_Data records_
★ ★ ★ ★ ★ ★ ★

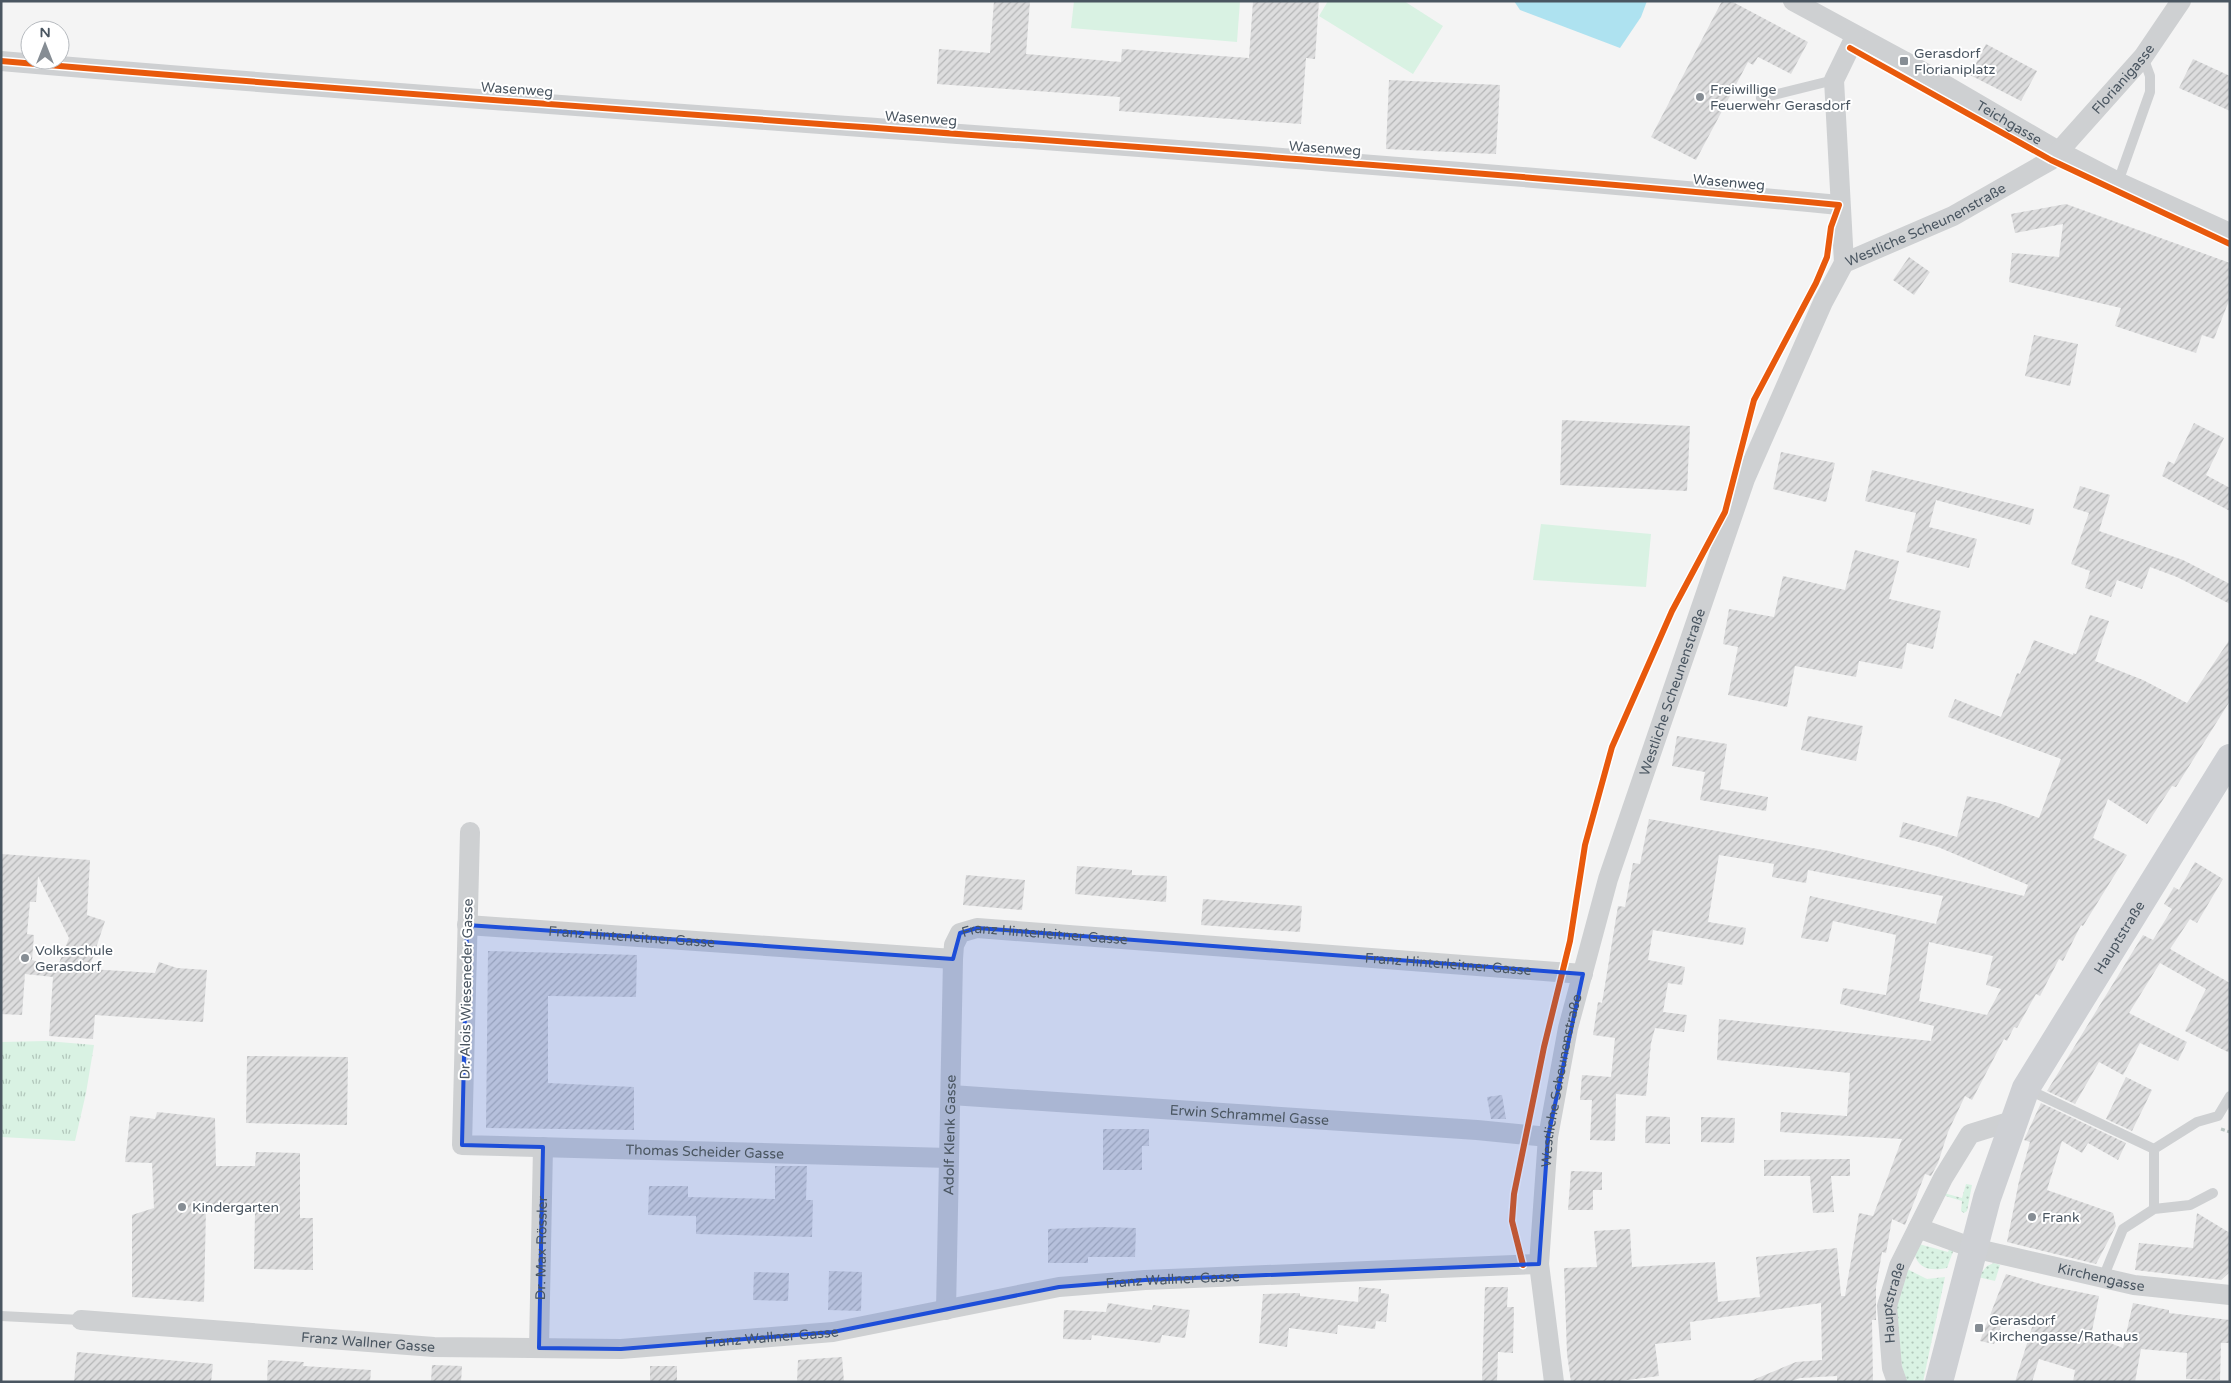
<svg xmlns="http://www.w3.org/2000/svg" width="2231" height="1383" font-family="'Varela Round',sans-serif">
<defs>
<pattern id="grass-dots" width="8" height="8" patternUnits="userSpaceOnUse" patternTransform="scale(1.25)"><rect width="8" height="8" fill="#d9f2e3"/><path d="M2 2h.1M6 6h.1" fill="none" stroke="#b2c7bb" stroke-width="1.8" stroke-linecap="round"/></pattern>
<pattern id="park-tufts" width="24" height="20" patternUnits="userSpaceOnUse" patternTransform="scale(1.25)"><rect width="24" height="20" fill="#d9f2e3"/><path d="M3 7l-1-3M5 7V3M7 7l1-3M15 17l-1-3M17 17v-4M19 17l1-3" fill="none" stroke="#b2c7bb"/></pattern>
<pattern id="building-hatch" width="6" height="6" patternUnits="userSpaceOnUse" patternTransform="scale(1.25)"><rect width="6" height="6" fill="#ddddde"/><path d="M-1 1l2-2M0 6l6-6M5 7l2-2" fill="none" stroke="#b5b6b7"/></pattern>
</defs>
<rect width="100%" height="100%" fill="#f4f4f4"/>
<path fill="url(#grass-dots)" d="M1966,1184L1972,1185L1967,1211L1964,1213L1961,1211L1962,1201L1942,1195L1944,1193L1962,1198Z
M1954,1237L1958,1238L1947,1268C1931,1271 1918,1270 1914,1252L1919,1244L1948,1252Z
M1994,1263L2000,1265L1995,1281L1978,1277L1987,1266Z
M1907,1269L1927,1279L1945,1277L1923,1382H1905L1896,1336L1895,1304Z"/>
<path fill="url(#park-tufts)" d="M47,1041L94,1045L86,1093L75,1141L1,1137V1042Z"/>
<path fill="#d9f2e3" d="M1074,1H1240L1237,42L1071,28Z
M1328,1H1404L1443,26L1413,74L1319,16Z
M1541,524L1651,534L1646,587L1533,580Z"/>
<path fill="#aee2f0" d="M1514,1H1647L1641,17L1620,48L1520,10Z"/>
<path fill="url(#building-hatch)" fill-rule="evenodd" d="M994,1H1030L1026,54L1121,62L1122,49L1249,58L1253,1H1319L1315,59L1306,58L1301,124L1119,111L1120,97L937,84L939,49L990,53Z
M1722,1H1731L1808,42L1791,74L1758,57L1753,65L1748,62L1696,160L1651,137Z
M1986,44L2037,71L2021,101L1970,75Z
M2193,59L2230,76V111L2179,88Z
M1389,80L1500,85L1496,154L1386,149Z
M2066,204L2230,263V298L2214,339L2202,335L2196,353L2115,326L2121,308L2009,282L2012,253L2059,257L2063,224L2015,233L2011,214Z
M1909,257L1930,272L1914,295L1893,280Z
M2034,335L2078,344L2070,386L2025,376Z
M1562,420L1690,426L1687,491L1560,485Z
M2194,423L2224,438L2206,475L2230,488V511L2162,476L2168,461L2174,464Z
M1781,452L1835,463L1826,502L1773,489Z
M1872,470L2034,509L2030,525L1936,500L1929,527L1977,539L1969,568L1906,552L1916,513L1865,501Z
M2080,486L2110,495L2099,531L2183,560L2230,584V604L2177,577L2150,567L2142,589L2117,580L2111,597L2085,588L2090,571L2071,564L2089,513L2073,508Z
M1855,550L1899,561L1889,599L1941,611L1933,649L1907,643L1902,669L1859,661L1856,677L1795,666L1787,707L1728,695L1738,647L1723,644L1729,609L1774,617L1783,576L1845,590Z
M2090,615L2109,621L2095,661L2143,680L2187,703L2230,639V701L2176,787L2172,786L2147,824L2108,799L2093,838L2127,855L2083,926L2081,925L2063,961L2059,959L2040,996L2036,994L2017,1028L2014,1027L2007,1041L2004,1039L1972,1100L1965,1096L1948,1132L1938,1163L1931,1176L1925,1174L1905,1225L1892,1219L1886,1253L1882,1252L1876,1287V1320H1872L1873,1382H1837V1376L1800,1378L1789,1382H1748L1796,1362L1822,1360L1821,1303L1690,1322L1691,1340L1655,1344L1659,1376L1612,1382H1571L1567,1354L1564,1268L1597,1267L1594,1231L1630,1229L1632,1267L1715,1262L1718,1302L1760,1297L1756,1257L1837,1248L1841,1296H1845L1859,1213L1873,1216L1902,1139L1780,1132L1781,1112L1847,1116L1850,1073L1717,1060L1719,1019L1931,1041L1934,1026L1840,1004L1843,988L1886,995L1896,935L1833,921L1828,942L1801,938L1810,896L1936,924L1943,896L1808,870L1806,883L1772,877L1774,864L1719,855L1708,922L1746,928L1743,945L1653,930L1648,960L1685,967L1682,985L1668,983L1663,1012L1687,1015L1684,1032L1655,1028L1651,1043L1646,1096L1616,1094L1615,1141L1590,1140L1592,1100H1580L1582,1075L1611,1077L1615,1038L1593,1035L1598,1002L1602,1003L1618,906L1625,907L1633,863L1640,864L1649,819L1829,851L2024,896L2028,885L1938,847L1899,837L1903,822L1957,837L1967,796L1999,803L2039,818L2061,759L1948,717L1955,699L2001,717L2017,673L2020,674L2034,640L2073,655V653L2076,654ZM1929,942L1993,956L1986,985L2001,989L1987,1015L1919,1001Z
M1808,716L1863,726L1856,761L1801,750Z
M1677,736L1727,744L1720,789L1768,797L1766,811L1700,800L1705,772L1672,766Z
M1,854L90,860L87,915L105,921L89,969L155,973L159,962L177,968L207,970L203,1022L95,1015L93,1039L49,1036L53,977L25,974L22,1015L1,1014ZM38,876L69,938L57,968L32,960L34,935L27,934L30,902H36Z
M2195,862L2223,879L2197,923L2190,919L2170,949L2230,983V1053L2185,1031L2206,989L2160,963L2129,1013L2187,1042L2178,1061L2140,1043L2123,1075L2099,1062L2075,1104L2047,1091L2143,935L2153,940L2172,909L2164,904L2174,887L2179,890Z
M1077,866L1132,870V875L1167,876L1166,902L1075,894Z
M966,875L1025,880L1022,910L963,905Z
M1203,899L1302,906L1300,932L1201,925Z
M488,951L637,955L636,997L548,996V1083L634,1087V1130L486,1128Z
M247,1056L348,1057L347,1125L246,1123Z
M2126,1077L2152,1090L2132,1131L2106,1119Z
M1502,1095L1506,1119H1491L1487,1097Z
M2041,1103L2126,1143L2118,1160L2088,1143L2082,1153L2062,1141L2047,1190L2113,1213L2116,1226L2096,1264L2007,1242L2019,1181L2030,1142L2024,1140Z
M157,1112L215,1118L216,1166H255L256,1152L300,1153V1218H313V1270L254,1269L255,1212H241V1202L206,1208L204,1302L132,1297V1215L154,1208L152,1163L125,1162L130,1116L155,1119Z
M1646,1116L1670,1117V1144L1645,1143Z
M1701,1117L1735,1118L1734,1143L1701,1142Z
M1103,1129H1149V1146H1142V1170H1103Z
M1850,1159V1176H1831L1834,1212L1813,1213L1810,1176H1764V1160Z
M775,1166H807L806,1200H813L812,1237L696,1234V1216L648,1215L649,1186H688V1197L775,1199Z
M1571,1171L1602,1172V1190H1593V1210H1568Z
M2197,1213L2230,1233V1272L2221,1280L2135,1270L2139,1243L2193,1248Z
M1103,1227L1136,1228L1135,1257H1088V1263H1048V1229Z
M829,1271L862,1272L861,1311L828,1310Z
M754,1272L789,1273L788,1301L753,1300Z
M2006,1274L2044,1285L2099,1296L2091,1336L2123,1348L2133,1303L2169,1310V1313L2230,1320V1343H2221L2220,1380L2186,1379L2187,1353L2141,1349L2135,1382H2073L2075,1370L2039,1359L2032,1382H2015L2033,1324L2005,1316L1994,1344L1980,1341Z
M1359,1287L1381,1289V1293L1389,1294L1386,1322L1376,1321L1375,1329L1338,1325L1337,1334L1289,1328L1287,1347L1259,1343L1263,1294L1300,1293V1296L1358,1302Z
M1485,1287H1508L1507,1307H1514L1513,1353L1498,1352L1497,1382H1482Z
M1108,1303L1152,1310L1153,1305L1190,1310L1185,1338L1162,1335L1160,1343L1092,1335L1091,1340L1063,1339L1064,1310L1106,1312Z
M77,1352L213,1364L211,1382H74Z
M842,1357L844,1382H797L798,1360Z
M268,1360L304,1362L303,1366L371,1370L370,1382H267Z
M432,1365L462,1366L461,1382H431Z
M650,1366H677V1382H650Z"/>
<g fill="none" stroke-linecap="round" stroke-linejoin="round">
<path stroke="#bcc7c4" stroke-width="3" stroke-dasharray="4 2.5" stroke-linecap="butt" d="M2221,1129L2230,1132"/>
<path stroke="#ced0d2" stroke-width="10" d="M1761,98L1834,80
M2118,182L2150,92V76L2143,57
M2027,1089L2154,1149
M2154,1209L2190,1205L2213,1193
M2103,1278L2123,1229L2154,1209V1149L2197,1122L2218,1116L2230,1096
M1,1316L81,1320"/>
<g stroke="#ced0d2" stroke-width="20">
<path id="s1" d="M1793,1L1904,61L2060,152L2118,182L2230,233"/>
<path d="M1,61C614,114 1227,147 1839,205"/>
<path d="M1844,263L1834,80L1855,37"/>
<path id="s2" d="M470,832L462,1145L949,1158"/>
<path id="s3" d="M467,925L953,959L954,945L960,933L977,928L1583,974"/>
<path id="s4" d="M951,1095L1477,1130L1548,1137"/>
<path id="s5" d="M1918,1228L1973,1248L2134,1285L2230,1295"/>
<path id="s6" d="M946,1310L953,959"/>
<path id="s7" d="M81,1320L434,1347L621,1349L833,1332L1059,1287L1145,1280L1539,1264"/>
<path id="s8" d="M539,1348L543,1147"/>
<path id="s9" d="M1554,1382L1539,1264L1548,1137L1568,1028L1608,879L1745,479L1823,302L1844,263L1953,216L2051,160L2143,57L2181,1"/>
<path id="s10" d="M1897,1382L1892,1368L1887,1306L1899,1266L1943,1178L1970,1134L2015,1120"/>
</g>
<path stroke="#ced0d4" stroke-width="28" id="s11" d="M1939,1382L1987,1198L2026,1088L2230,758"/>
<g stroke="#fff" stroke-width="9">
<path id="cycleway" d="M1850,48L2051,160L2230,244
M1,61C614,114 1227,147 1839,205L1831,227L1827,257L1816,283L1754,400L1725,512L1672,611L1612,747L1585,845L1570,941L1544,1047L1514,1194L1512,1221L1523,1265"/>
</g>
<use href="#cycleway" stroke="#e8590c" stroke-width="6"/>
</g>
<path fill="#1d4ed8" fill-opacity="0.2" stroke="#1d4ed8" stroke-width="4" stroke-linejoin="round" d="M467,925L953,959L960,933L977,928L1583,974L1548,1137L1539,1264L1145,1280L1059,1287L833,1332L621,1349L539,1348L543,1147L462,1145Z"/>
<g fill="#868d94" stroke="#fff" stroke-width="2">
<rect x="1899" y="56" width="10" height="10" rx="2.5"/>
<circle cx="1700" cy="97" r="5"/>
<circle cx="25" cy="958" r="5"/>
<circle cx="182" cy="1207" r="5"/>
<circle cx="2032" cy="1217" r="5"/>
<rect x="1974" y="1323" width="10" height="10" rx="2.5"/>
</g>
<g text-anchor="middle" stroke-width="4" stroke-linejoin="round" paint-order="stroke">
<g font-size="14" fill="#4a5661" stroke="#fff" text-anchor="start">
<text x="1914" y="58">Gerasdorf<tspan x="1914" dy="16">Florianiplatz</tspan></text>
<text x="1710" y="94">Freiwillige<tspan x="1710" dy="16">Feuerwehr Gerasdorf</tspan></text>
<text x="35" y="955">Volksschule<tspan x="35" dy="16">Gerasdorf</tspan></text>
<text x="192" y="1212">Kindergarten</text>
<text x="2042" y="1222">Frank</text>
<text x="1989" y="1325">Gerasdorf<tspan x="1989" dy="16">Kirchengasse/Rathaus</tspan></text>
</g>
<g font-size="14" fill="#4a5661" stroke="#fff">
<text dy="5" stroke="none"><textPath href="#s9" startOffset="1512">Florianigasse</textPath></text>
<text transform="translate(517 89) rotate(4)" y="5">Wasenweg</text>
<text transform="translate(921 118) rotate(4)" y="5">Wasenweg</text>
<text dy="5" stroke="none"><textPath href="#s1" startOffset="248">Teichgasse</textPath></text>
<text transform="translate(1325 148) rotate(4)" y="5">Wasenweg</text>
<text transform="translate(1729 182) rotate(5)" y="5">Wasenweg</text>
<text dy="5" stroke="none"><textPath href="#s9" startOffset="1262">Westliche Scheunenstraße</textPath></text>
<text dy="5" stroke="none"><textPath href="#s9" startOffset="709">Westliche Scheunenstraße</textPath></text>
<text dy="5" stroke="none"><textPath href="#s3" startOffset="165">Franz Hinterleitner Gasse</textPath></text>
<text dy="5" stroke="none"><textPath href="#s11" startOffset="484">Hauptstraße</textPath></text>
<text dy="5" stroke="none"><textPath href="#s3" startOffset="600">Franz Hinterleitner Gasse</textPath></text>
<text dy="5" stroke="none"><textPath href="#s3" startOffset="1005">Franz Hinterleitner Gasse</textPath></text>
<text transform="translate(466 989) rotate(-89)" y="5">Dr. Alois Wieseneder Gasse</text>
<text dy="5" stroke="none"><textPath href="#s9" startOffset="304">Westliche Scheunenstraße</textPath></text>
<text dy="5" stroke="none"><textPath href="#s4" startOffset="299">Erwin Schrammel Gasse</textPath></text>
<text dy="5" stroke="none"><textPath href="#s6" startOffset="175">Adolf Klenk Gasse</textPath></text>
<text dy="5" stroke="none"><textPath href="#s2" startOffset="556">Thomas Scheider Gasse</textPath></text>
<text dy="5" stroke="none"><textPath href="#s8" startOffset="100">Dr. Max Rössler</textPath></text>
<text dy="5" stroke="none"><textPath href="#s5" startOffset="190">Kirchengasse</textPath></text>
<text dy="5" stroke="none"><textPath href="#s7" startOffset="1098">Franz Wallner Gasse</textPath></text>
<text dy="5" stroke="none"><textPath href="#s10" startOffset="81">Hauptstraße</textPath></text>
<text dy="5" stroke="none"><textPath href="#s7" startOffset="692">Franz Wallner Gasse</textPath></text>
<text dy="5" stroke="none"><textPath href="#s7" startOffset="288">Franz Wallner Gasse</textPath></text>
</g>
</g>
<rect width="2231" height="1383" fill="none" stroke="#4a5661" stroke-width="5"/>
<g transform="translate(45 45)"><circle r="24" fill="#ffffff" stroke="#b7bbc0"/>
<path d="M0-4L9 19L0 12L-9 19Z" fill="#868d94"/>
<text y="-8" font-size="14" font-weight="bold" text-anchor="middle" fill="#4a5661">N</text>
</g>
</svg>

★ ★ ★ ★ ★ ★ ★

_Problem details_
Among the entries, copy every line containing the word "middle".

_Result below_
<g text-anchor="middle" stroke-width="4" stroke-linejoin="round" paint-order="stroke">
<text y="-8" font-size="14" font-weight="bold" text-anchor="middle" fill="#4a5661">N</text>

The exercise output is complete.